According to statistics, most refugees come from Syria. The four -and-a-half-year civil war has displaced half of the 20 million population of the country and about 4 million of them have become refugees, Syria thus exceeding Afghanistan to be the world’s largest source of refugees. The overwhelming majority of Syrian refugees have been taken in by neighboring countries. Statistics from the UN show that from 2011 to last July, Turkey has received 1.9 million Syrian refugees, Lebanon 1.1 million, Jordan 629,000 and even Iraq, a country still in a state of war, has received 249,000 refugees. As neighboring countries’ ability to receive refugees gets overwhelmed, the civil war in Syria worsens, and the IS adopts extremely brutal policies, the road of exile for Syrian refugees has extended to Europe. Germany, the preferred destination, has shown a positive humanitarian attitude. It has taken in 160,000 refugees since August and announced a plan to receive another 800,000 in the coming few years. France will open its doors to 24,000 refugees this year and next. Britain has also announced its plan to receive 20,000 Syrian refugees in the coming five years. However, many international refugee and human rights advocacy groups are bitter about the inaction of America. The country only admitted 23 Syrian refugees in fiscal year (ending on Sept 30) 2011, 41 in 2012, 45 in 2013, 249 in 2014 and 1,199 by September in 2015. In other words, in the four years of Syrian civil war, the US has admitted fewer than 1,500 Syrian refugees, much fewer than not only Syrian neighbors but also Europe.

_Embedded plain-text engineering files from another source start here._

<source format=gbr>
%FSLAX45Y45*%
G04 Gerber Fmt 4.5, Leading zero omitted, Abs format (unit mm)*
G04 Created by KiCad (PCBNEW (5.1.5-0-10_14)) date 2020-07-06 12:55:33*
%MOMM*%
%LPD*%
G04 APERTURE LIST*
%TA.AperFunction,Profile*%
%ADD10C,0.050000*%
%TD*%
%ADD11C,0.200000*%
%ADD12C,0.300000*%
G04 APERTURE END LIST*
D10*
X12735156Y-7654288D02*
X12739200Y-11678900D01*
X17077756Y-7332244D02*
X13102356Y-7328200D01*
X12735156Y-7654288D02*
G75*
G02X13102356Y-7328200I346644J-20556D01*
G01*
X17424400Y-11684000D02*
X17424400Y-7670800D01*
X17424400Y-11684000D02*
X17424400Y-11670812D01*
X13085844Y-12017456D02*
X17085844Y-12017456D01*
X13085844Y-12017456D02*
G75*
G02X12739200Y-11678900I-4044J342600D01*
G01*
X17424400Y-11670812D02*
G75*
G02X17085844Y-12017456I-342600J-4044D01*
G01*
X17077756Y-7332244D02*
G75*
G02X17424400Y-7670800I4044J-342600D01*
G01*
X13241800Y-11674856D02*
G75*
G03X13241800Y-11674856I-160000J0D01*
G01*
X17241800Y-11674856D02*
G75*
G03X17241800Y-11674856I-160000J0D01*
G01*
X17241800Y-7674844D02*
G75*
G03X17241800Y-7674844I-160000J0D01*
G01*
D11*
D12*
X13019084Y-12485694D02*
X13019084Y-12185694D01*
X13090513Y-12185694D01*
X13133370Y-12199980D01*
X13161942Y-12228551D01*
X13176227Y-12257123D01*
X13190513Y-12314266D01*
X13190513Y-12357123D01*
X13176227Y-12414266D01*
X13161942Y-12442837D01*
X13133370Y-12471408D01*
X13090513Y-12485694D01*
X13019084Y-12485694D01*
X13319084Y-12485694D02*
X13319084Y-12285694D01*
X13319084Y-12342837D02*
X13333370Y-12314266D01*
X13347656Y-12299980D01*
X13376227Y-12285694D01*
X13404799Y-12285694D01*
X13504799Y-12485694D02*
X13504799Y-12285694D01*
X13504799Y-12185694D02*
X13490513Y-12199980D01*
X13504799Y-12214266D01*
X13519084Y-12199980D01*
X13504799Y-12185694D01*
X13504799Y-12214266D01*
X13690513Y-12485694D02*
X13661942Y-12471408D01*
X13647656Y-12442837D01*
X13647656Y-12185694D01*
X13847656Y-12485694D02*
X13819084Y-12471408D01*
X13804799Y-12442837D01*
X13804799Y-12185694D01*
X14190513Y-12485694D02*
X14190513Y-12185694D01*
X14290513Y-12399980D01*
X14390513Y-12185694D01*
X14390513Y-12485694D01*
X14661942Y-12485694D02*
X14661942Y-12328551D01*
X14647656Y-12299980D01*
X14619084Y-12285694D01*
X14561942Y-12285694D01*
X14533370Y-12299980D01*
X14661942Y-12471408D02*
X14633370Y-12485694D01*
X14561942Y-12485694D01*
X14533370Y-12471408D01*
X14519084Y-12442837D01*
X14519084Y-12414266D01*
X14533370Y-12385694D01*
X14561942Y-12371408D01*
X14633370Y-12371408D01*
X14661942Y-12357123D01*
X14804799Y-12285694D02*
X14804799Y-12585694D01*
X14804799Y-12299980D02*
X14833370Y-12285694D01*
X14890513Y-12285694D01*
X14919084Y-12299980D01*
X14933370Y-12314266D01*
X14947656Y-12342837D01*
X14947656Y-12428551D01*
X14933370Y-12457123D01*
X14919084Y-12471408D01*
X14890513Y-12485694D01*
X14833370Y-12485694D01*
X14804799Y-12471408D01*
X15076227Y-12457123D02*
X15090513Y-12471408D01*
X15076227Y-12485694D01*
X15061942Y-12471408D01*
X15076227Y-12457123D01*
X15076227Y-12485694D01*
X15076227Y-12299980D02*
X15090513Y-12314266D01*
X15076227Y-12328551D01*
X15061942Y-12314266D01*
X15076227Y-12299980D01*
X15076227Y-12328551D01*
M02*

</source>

Under the pressure of public opinion, the Obama Administration has recently announced a plan to receive at least 10,000 Syrian refugees in the new fiscal year of 2016. But the commitment has been too little and too slow. The neo-interventionism and forceful regime change it has been practicing in the Middle East contributed to the refugee crisis. The US should open its door for more refugees and make greater contribution to the global refugee placement program.
Some analysts believe that the American inaction has been out of homeland security considerations, to prevent terrorists from sneaking into the country. This argument is actually rather farfetched and narrow-minded. Even European countries, at a closer geographic distance to war-torn states such as Syria, Iraq and Afghanistan and with more refugees admitted, are able to effectively distinguish refugees from terrorists and safeguard homeland security by “dredging” rather than “damming”. Then what should the US, a country with the richest anti-terror experience, the most diversified sources of intelligence and much vaster land, be afraid of?

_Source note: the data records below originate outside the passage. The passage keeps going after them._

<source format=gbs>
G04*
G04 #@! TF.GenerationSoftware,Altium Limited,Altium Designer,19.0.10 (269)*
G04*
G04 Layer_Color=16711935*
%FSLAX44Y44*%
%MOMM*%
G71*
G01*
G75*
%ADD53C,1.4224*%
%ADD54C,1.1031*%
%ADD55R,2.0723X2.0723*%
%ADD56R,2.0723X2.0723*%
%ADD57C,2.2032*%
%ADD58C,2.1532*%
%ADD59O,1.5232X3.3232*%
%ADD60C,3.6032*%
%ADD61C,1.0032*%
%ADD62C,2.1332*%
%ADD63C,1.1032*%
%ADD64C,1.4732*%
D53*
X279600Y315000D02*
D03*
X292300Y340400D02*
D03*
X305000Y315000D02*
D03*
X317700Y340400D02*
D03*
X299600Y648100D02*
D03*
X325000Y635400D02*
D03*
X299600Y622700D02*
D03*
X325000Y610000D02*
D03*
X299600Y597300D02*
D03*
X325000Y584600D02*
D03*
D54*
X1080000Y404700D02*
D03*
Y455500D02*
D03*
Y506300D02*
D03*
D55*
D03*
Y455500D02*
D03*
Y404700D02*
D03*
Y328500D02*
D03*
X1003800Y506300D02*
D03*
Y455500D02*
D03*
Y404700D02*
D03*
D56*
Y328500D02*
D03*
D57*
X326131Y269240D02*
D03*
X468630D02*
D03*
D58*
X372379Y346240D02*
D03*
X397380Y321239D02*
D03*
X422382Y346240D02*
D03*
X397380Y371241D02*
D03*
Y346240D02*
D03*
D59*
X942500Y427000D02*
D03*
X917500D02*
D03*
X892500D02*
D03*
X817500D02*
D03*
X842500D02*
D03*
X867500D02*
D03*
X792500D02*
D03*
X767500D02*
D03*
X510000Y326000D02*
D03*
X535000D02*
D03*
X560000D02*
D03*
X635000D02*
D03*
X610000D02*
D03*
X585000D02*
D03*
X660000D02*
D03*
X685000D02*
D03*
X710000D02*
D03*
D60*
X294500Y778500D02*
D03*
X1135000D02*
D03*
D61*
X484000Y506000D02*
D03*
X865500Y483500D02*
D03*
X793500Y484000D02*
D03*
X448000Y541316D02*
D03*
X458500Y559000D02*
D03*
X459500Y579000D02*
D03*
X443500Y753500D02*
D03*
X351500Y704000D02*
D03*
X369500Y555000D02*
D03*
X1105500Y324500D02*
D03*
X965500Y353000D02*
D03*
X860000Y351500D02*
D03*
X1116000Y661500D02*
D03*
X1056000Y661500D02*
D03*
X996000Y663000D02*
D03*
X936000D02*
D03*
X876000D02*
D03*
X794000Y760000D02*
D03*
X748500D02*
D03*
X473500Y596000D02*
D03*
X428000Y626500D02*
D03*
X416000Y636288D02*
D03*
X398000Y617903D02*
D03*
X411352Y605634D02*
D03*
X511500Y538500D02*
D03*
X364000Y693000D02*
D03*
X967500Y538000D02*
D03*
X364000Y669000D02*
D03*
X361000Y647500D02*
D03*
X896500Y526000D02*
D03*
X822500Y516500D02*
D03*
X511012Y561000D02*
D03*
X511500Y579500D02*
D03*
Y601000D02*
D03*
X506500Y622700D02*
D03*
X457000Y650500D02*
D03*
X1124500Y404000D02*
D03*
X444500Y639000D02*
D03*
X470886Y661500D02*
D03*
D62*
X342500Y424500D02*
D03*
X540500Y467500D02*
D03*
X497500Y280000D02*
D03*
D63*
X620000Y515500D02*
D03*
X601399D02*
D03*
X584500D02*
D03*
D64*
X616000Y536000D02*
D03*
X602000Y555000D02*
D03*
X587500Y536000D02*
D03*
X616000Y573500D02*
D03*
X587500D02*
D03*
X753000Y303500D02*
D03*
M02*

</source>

The root of refugee problems is the conflicts and chaos in Syria and other countries in the Middle East and North Africa. The US, France and NATO militarily intervened in Iraq, Libya and Syria but lack the capability or desire to help create an effective new order after destroying the old regimes. Therefore, to fundamentally resolve the refugee question, besides expanding refugee admission plans, it is essential to address the root cause by ensuring stability and development of countries in the region through political dialogue, peace and reconstruction. The civil war in Syria seems to have reached another dangerous juncture. For the various forces inside and outside the country, a new game is brewing. If the war continues or even escalates, the refugee crisis will no longer be a problem for Europe alone. Rather, the US and in fact the whole world will face a humanitarian crisis and a major test for preserving peace and security.